本部長通信442 2009年1月29日

師範の個人的な話(29)

 去年レストランの片隅で息子と食事をした。もう息子には説教は聞かないのである。こうしろ、ああしろ、は、すでに効き目は0%に傾いていた。説教は20年の間、聞き続けているので、息子にとって新鮮なことはないのであろう。今は息子の父に向かう発言と要求を聞くばかりである。態度もとても大人になって、なんとなく、対等である。それが嬉しいやらなんやらで、歯がゆく思うこともある。
 その時も、一点を見つめて物思いにふけっている様子であった。細かいことは話さない。無表情で淡々と食事をとる息子に頼もしさを感じていいやら、ここで一言話さなくてはならないという思いも押し込めて、淡々と食事をこなしていった。
 さらに、食事を終えて、飲み物を注文する。コーヒー片手に漫画の本である。
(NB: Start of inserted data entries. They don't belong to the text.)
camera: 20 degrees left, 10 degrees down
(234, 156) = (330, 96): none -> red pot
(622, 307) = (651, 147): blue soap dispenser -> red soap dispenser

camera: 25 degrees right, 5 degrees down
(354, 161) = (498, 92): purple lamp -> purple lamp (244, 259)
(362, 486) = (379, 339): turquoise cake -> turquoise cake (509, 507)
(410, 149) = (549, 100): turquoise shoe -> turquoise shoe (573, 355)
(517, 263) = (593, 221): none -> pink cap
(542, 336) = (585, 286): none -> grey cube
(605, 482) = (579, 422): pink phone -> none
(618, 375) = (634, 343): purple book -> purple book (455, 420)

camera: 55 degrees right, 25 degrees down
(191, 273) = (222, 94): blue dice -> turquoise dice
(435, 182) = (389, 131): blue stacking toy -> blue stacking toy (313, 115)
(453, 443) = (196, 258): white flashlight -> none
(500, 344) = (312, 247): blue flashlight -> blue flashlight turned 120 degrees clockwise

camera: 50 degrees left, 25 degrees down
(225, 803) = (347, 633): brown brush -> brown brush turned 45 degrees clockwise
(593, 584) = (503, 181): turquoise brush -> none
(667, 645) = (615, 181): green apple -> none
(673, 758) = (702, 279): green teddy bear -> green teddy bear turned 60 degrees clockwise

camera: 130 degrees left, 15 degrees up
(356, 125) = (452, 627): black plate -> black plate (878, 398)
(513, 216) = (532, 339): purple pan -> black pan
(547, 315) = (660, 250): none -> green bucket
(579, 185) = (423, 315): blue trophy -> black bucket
愛読書であるのだと思うが、師範が青年時代、漫画なんか読んだかと自問するのである。情けないとまた一言説教したくなる。しかし、考えてみると少年マガジンを読みあさっていたのは確かこの時かなと思いだした。空手バカ一代である。それを考えると俺と同じかと認めてしまった。
 その時は、息子の一つ一つの仕草が気なるのである。別に批判的に思うのではない。ただ気になるのである。私のこの息子に何をすべきなのか自問自答は続く。師範は息子をこよなく愛している。だから、どうすべきか、座禅でも組みたい気持ちなのである。